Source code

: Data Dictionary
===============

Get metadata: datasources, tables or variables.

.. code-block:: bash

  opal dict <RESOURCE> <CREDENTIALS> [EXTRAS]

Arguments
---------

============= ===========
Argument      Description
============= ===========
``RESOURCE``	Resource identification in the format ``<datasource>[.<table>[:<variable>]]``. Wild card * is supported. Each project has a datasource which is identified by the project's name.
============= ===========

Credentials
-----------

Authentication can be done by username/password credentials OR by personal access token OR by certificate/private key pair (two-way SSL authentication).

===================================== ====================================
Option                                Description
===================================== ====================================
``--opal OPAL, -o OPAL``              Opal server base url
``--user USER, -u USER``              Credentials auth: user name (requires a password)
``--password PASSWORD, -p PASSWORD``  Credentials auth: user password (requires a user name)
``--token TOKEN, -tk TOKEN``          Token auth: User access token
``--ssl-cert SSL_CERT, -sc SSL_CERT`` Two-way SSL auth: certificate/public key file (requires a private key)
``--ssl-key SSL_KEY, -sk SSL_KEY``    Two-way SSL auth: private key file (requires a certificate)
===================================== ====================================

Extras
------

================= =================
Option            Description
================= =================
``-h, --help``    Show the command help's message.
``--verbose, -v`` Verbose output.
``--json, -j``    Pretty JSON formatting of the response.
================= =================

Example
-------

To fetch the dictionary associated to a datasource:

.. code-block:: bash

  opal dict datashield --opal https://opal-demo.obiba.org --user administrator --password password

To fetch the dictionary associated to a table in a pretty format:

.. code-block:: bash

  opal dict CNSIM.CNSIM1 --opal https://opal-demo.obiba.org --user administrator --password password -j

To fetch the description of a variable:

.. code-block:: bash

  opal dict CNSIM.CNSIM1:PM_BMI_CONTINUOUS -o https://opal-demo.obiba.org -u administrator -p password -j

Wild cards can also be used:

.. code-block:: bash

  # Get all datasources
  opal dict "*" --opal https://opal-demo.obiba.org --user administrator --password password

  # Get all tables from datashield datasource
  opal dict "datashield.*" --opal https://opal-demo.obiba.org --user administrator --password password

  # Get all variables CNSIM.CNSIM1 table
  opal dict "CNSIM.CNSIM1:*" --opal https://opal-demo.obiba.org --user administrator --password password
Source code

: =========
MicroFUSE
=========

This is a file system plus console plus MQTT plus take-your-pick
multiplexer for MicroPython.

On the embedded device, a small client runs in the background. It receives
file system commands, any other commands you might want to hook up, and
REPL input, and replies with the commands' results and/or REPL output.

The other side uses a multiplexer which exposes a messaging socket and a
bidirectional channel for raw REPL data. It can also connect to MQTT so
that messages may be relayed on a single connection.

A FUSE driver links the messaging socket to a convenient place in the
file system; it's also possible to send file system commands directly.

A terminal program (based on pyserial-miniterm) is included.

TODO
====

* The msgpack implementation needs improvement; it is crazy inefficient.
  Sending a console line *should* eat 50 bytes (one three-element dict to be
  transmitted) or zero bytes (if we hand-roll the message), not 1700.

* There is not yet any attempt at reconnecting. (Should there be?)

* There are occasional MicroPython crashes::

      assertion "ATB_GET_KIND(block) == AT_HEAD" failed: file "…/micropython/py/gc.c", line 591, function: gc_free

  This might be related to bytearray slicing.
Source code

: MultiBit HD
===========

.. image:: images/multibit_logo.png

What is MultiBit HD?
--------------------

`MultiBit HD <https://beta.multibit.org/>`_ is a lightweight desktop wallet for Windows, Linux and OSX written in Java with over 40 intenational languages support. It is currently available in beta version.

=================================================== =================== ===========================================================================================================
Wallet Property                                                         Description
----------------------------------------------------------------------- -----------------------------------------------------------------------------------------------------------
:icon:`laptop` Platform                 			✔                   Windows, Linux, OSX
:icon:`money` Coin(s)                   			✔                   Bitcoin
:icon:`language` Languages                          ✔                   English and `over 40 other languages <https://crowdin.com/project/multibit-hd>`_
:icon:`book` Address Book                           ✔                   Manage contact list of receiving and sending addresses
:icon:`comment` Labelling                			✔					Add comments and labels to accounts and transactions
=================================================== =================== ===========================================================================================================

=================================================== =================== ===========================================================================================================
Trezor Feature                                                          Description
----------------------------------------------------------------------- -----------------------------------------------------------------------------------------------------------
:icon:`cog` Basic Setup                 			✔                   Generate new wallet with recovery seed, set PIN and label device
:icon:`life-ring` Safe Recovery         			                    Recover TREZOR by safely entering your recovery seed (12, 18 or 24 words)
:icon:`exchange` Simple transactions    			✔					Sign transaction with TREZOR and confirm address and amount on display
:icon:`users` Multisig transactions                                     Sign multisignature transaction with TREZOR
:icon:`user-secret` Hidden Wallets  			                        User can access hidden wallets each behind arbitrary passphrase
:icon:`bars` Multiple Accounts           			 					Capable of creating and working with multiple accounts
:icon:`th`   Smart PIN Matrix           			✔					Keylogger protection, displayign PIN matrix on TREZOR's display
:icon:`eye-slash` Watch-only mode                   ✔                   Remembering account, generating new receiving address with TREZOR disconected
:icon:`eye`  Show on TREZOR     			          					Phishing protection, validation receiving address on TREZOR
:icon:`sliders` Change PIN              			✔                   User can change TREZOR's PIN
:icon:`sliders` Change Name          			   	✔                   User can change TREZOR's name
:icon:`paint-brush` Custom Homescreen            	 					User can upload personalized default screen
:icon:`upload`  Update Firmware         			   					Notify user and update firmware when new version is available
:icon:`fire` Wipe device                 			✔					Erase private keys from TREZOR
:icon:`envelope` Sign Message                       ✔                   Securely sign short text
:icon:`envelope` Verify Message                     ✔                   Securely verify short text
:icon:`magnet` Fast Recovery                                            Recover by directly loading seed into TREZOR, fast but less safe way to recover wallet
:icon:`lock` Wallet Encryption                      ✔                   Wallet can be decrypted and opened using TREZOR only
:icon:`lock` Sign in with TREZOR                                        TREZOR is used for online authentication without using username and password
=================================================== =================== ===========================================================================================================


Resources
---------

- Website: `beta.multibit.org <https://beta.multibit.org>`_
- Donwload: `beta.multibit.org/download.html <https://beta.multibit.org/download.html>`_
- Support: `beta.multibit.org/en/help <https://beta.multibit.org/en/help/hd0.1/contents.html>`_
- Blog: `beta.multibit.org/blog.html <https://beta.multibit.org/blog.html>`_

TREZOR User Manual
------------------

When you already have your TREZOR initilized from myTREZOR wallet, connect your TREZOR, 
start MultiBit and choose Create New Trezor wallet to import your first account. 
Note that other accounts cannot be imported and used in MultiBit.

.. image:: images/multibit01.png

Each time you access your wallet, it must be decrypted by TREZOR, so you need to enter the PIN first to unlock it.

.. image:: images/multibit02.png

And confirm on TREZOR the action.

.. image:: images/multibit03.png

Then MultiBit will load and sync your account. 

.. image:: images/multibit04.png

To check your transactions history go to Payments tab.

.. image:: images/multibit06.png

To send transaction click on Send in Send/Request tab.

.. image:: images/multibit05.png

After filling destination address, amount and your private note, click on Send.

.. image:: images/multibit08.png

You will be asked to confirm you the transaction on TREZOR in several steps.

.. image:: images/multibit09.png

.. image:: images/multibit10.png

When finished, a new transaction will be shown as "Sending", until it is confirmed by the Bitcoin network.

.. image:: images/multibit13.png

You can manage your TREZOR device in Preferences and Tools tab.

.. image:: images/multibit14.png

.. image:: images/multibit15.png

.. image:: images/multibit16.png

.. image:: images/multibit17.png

» What is being asked
Across all of the records above, how many lines include the string "beta"? Answer with one number only.

» Solved exercise
5